Mungkin yang satu kubu dengan teman saya yang ngeledek orang yang masih nonton televisi, lumayan banyak. Mereka sudah beralih ke layanan video streaming.
Tapi, saya yakin tidak sendirian. Buktinya, di Kompasiana, beberapa hari terakhir ini banyak dijumpai tulisan tentang kelebihan siaran televisi digital, yang secara resmi baru pada tahun depan diwajibkan bagi semua stasiun televisi di Indonesia.
Bagi saya ada beberapa keuntungan menonton televisi, dan makanya saya masih tetap setia dengan benda yang dulu disebut kotak ajaib itu.
Pertama, beritanya cukup kredibel. Jika saya berburu berita melalui gawai, kadang-kadang ramai di judulnya, tapi isinya tidak seberapa, serta banyak bersambung halamannya.
Kalau saya menerima link berita dari teman-teman via media sosial, saya butuh waktu untuk menganalisis, apakah berita itu hoaks atau bukan. Sedangkan berita televisi tidak perlu saya pilah-pilah, cukup menyimak sambil duduk manis.
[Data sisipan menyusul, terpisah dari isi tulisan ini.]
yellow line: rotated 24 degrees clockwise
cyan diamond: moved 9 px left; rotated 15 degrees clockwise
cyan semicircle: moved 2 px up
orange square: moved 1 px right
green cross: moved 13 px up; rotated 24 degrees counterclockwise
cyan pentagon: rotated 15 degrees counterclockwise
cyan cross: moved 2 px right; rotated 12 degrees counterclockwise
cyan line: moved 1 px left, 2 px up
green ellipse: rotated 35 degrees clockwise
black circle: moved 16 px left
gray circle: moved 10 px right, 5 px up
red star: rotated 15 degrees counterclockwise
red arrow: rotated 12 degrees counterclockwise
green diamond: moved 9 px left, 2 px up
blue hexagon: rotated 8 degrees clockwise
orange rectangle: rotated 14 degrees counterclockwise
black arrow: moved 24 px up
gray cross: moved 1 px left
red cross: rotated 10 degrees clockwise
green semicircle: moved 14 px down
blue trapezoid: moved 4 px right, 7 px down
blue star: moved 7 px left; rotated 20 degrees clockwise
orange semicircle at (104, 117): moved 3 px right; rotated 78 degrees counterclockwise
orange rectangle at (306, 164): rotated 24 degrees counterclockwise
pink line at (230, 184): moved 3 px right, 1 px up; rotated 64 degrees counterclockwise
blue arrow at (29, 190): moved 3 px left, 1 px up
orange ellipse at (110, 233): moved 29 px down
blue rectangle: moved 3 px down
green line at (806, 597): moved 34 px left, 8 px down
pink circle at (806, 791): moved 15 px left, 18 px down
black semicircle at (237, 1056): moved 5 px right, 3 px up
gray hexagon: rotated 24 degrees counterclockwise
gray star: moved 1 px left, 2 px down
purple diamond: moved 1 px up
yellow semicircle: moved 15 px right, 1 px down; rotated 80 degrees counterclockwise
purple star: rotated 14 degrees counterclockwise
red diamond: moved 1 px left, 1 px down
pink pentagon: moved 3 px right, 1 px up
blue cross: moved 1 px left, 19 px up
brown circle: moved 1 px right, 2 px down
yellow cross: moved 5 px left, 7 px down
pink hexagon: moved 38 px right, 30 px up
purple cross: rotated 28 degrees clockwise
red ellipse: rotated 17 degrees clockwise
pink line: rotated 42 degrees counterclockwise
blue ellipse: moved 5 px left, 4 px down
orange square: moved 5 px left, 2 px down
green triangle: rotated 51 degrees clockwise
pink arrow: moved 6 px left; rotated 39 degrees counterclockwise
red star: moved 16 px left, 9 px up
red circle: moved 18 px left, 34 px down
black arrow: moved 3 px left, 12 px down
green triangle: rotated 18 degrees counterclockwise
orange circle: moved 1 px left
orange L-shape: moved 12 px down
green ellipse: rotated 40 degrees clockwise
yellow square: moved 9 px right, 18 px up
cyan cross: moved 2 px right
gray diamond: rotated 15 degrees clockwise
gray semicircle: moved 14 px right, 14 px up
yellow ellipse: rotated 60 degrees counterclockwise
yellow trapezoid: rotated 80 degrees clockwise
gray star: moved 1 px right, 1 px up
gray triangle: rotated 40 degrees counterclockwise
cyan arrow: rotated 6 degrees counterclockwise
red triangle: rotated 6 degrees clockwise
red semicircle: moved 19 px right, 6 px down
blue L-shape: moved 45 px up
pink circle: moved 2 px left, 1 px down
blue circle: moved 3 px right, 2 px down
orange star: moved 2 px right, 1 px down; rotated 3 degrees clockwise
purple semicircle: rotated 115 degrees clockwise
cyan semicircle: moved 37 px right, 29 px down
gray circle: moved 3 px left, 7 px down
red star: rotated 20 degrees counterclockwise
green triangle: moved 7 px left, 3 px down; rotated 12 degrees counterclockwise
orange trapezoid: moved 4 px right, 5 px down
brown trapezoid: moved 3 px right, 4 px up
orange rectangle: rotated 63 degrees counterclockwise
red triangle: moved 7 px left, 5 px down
Kedua, saya terganggu dengan iklan di media daring yang saling berhimpitan. Kalau di televisi, pas lagi iklan ya hanya untuk iklan saja, sehingga bisa dimanfaatkan untuk ke toilet, meskipun pembawa acaranya bilang: "jangan ke mana-mana".
Ketiga, acara sinetron memang tidak saya minati karena banyak ceritanya yang menurut saya kurang logis. Tapi, tentu saya tak bisa melarang istri saya menyukainya.
Keempat, sebagian acara talkshow masih ada yang menurut saya menarik, meskipun saya kurang suka pembawa acara yang terlalu dominan dan suka memotong pembicaraan narasumber.
Kelima, wawasan nasional saya meningkat karena beberapa stasiun televisi memberi ruang untuk acara budaya, kekayaan alam, kreativitas pelaku usaha, dan perkembangan pariwisata di berbagai daerah.
Keenam, saya menggemari siaran langsung pertandingan olahraga yang sering disiarkan di televisi, termasuk saat Olimpiade 2020 di Tokyo baru-baru ini.